La légende la plus courante veut que le nom de « Lugdunum » soit dû à la « colline de la lumière », en référence à Fourvière, « Lug » étant rapproché du « lux » latin – la lumière – et « dunum » signifiant « colline ». Mais cette origine reste controversée. Comme le note Patrice Béghain dans le Dictionnaire historique de Lyon, « Lugdunum » est un nom très fréquent dans le monde celtique. « Lugdunum » pourrait alors venir d’une fondation celtique antérieure connue sous le nom de « Lougoudounon », dans lequel « lougos » signifie « corbeau », allusion à un rite religieux dont on a trouvé de nombreuses traces sur la colline…

Lugdunum, une ville en trois quartiers

Jésus-Christ n’était pas né qu’il y avait déjà la Gaule.

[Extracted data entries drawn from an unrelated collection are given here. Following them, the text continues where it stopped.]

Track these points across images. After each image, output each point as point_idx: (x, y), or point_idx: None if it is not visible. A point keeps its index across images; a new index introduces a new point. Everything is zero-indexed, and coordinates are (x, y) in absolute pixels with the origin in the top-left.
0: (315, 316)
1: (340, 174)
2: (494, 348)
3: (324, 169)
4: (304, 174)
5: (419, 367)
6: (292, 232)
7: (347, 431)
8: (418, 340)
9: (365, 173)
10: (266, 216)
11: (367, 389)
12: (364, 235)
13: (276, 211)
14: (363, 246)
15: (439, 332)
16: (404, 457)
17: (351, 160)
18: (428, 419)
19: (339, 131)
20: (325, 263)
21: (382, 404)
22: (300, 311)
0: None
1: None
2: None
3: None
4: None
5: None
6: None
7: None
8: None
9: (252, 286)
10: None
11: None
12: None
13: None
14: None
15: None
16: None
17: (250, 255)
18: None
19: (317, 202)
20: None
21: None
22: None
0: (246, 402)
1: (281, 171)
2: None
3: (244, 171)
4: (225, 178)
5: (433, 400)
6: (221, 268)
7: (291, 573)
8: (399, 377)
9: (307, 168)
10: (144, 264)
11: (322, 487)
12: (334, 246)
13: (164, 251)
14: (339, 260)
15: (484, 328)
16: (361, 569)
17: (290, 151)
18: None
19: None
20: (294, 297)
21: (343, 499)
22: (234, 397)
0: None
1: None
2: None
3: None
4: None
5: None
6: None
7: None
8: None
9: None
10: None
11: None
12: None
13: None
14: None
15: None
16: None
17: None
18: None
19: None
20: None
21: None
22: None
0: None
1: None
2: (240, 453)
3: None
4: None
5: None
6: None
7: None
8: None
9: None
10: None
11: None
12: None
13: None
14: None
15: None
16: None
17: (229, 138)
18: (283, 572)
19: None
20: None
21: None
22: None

En 43 avant J.-C., une colonie romaine s’installe sur la colline de Fourvière, site stratégique au carrefour d’une importante circulation, notamment fluviale. Lugdunum est née, et ne va cesser de s’étendre pour atteindre son apogée au IIe siècle avec ses 40 000 habitants et 350 hectares.

Trois quartiers composent la colonie: le quartier historique de la colline de Fourvière, le plus dense, qui réunit la plupart des habitations et les loisirs avec l’Amphithéâtre et l’Odéon, les mêmes que ceux des Nuits de Fourvière aujourd’hui, mais en meilleur état, ainsi qu’un hippodrome où des courses de char sont régulièrement organisées les jours fériés (175 à l’époque, pas besoin de manifester pour la cinquième semaine de congés payés).

Quand Lyon Presqu’Île était « Canabae »

Lyon au temps de Lugdunum.

Les activités plus commerciales se font, quant à elles, dans le quartier du Canabae, l’actuelle Presqu’île, où se trouvent aussi les habitations de riches négociants. Le troisième quartier, celui de Condate et des artisans – l’actuelle Croix-Rousse –, abrite un second amphithéâtre, le sanctuaire des Trois Gaules, à l’emplacement du Jardin des plantes aujourd’hui, presque aussi grand que les arènes de Nîmes. Mais c’est bien à Fourvière que se trouve le cœur de la Cité.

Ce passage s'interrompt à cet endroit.